>> start

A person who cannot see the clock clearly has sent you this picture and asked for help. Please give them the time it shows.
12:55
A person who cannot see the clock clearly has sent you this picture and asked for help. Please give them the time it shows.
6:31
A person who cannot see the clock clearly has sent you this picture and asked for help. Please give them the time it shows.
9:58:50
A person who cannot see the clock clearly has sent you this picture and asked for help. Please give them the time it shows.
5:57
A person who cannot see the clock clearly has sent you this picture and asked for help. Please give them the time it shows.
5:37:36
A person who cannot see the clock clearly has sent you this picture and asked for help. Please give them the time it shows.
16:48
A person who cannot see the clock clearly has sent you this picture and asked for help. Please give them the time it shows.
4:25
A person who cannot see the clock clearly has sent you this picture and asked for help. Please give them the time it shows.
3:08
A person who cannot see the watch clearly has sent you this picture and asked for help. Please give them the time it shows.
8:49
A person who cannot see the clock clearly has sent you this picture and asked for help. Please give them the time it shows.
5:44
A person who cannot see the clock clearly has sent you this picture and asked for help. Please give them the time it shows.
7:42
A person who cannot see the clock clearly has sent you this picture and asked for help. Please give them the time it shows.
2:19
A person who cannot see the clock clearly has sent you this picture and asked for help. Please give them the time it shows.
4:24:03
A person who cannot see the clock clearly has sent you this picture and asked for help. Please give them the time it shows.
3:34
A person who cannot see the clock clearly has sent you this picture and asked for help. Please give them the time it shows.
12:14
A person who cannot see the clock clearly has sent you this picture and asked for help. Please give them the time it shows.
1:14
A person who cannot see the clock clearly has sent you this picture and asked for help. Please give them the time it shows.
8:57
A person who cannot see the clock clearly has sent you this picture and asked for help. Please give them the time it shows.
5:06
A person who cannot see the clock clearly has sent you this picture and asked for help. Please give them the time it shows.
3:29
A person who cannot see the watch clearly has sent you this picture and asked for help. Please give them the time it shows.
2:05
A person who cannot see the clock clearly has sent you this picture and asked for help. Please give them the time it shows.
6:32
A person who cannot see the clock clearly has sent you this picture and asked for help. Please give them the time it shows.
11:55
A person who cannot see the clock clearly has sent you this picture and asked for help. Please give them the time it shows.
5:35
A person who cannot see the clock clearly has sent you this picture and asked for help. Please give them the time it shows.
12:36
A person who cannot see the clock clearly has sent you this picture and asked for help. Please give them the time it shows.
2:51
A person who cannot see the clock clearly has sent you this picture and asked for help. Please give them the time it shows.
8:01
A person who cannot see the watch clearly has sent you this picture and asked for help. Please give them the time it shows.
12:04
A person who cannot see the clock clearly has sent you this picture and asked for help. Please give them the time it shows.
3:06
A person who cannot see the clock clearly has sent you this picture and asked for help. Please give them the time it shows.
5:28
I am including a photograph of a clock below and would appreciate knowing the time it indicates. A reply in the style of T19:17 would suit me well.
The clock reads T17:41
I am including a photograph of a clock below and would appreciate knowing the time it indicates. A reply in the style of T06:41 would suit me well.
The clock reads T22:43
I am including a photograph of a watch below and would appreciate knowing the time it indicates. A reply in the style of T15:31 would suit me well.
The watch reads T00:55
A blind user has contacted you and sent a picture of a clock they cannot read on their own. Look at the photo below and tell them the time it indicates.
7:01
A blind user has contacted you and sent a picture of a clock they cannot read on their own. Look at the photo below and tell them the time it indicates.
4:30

>> end

Written problem
Copy the whole listing above word for word, from its first line to its last.

Result below
A person who cannot see the clock clearly has sent you this picture and asked for help. Please give them the time it shows.
12:55
A person who cannot see the clock clearly has sent you this picture and asked for help. Please give them the time it shows.
6:31
A person who cannot see the clock clearly has sent you this picture and asked for help. Please give them the time it shows.
9:58:50
A person who cannot see the clock clearly has sent you this picture and asked for help. Please give them the time it shows.
5:57
A person who cannot see the clock clearly has sent you this picture and asked for help. Please give them the time it shows.
5:37:36
A person who cannot see the clock clearly has sent you this picture and asked for help. Please give them the time it shows.
16:48
A person who cannot see the clock clearly has sent you this picture and asked for help. Please give them the time it shows.
4:25
A person who cannot see the clock clearly has sent you this picture and asked for help. Please give them the time it shows.
3:08
A person who cannot see the watch clearly has sent you this picture and asked for help. Please give them the time it shows.
8:49
A person who cannot see the clock clearly has sent you this picture and asked for help. Please give them the time it shows.
5:44
A person who cannot see the clock clearly has sent you this picture and asked for help. Please give them the time it shows.
7:42
A person who cannot see the clock clearly has sent you this picture and asked for help. Please give them the time it shows.
2:19
A person who cannot see the clock clearly has sent you this picture and asked for help. Please give them the time it shows.
4:24:03
A person who cannot see the clock clearly has sent you this picture and asked for help. Please give them the time it shows.
3:34
A person who cannot see the clock clearly has sent you this picture and asked for help. Please give them the time it shows.
12:14
A person who cannot see the clock clearly has sent you this picture and asked for help. Please give them the time it shows.
1:14
A person who cannot see the clock clearly has sent you this picture and asked for help. Please give them the time it shows.
8:57
A person who cannot see the clock clearly has sent you this picture and asked for help. Please give them the time it shows.
5:06
A person who cannot see the clock clearly has sent you this picture and asked for help. Please give them the time it shows.
3:29
A person who cannot see the watch clearly has sent you this picture and asked for help. Please give them the time it shows.
2:05
A person who cannot see the clock clearly has sent you this picture and asked for help. Please give them the time it shows.
6:32
A person who cannot see the clock clearly has sent you this picture and asked for help. Please give them the time it shows.
11:55
A person who cannot see the clock clearly has sent you this picture and asked for help. Please give them the time it shows.
5:35
A person who cannot see the clock clearly has sent you this picture and asked for help. Please give them the time it shows.
12:36
A person who cannot see the clock clearly has sent you this picture and asked for help. Please give them the time it shows.
2:51
A person who cannot see the clock clearly has sent you this picture and asked for help. Please give them the time it shows.
8:01
A person who cannot see the watch clearly has sent you this picture and asked for help. Please give them the time it shows.
12:04
A person who cannot see the clock clearly has sent you this picture and asked for help. Please give them the time it shows.
3:06
A person who cannot see the clock clearly has sent you this picture and asked for help. Please give them the time it shows.
5:28
I am including a photograph of a clock below and would appreciate knowing the time it indicates. A reply in the style of T19:17 would suit me well.
The clock reads T17:41
I am including a photograph of a clock below and would appreciate knowing the time it indicates. A reply in the style of T06:41 would suit me well.
The clock reads T22:43
I am including a photograph of a watch below and would appreciate knowing the time it indicates. A reply in the style of T15:31 would suit me well.
The watch reads T00:55
A blind user has contacted you and sent a picture of a clock they cannot read on their own. Look at the photo below and tell them the time it indicates.
7:01
A blind user has contacted you and sent a picture of a clock they cannot read on their own. Look at the photo below and tell them the time it indicates.
4:30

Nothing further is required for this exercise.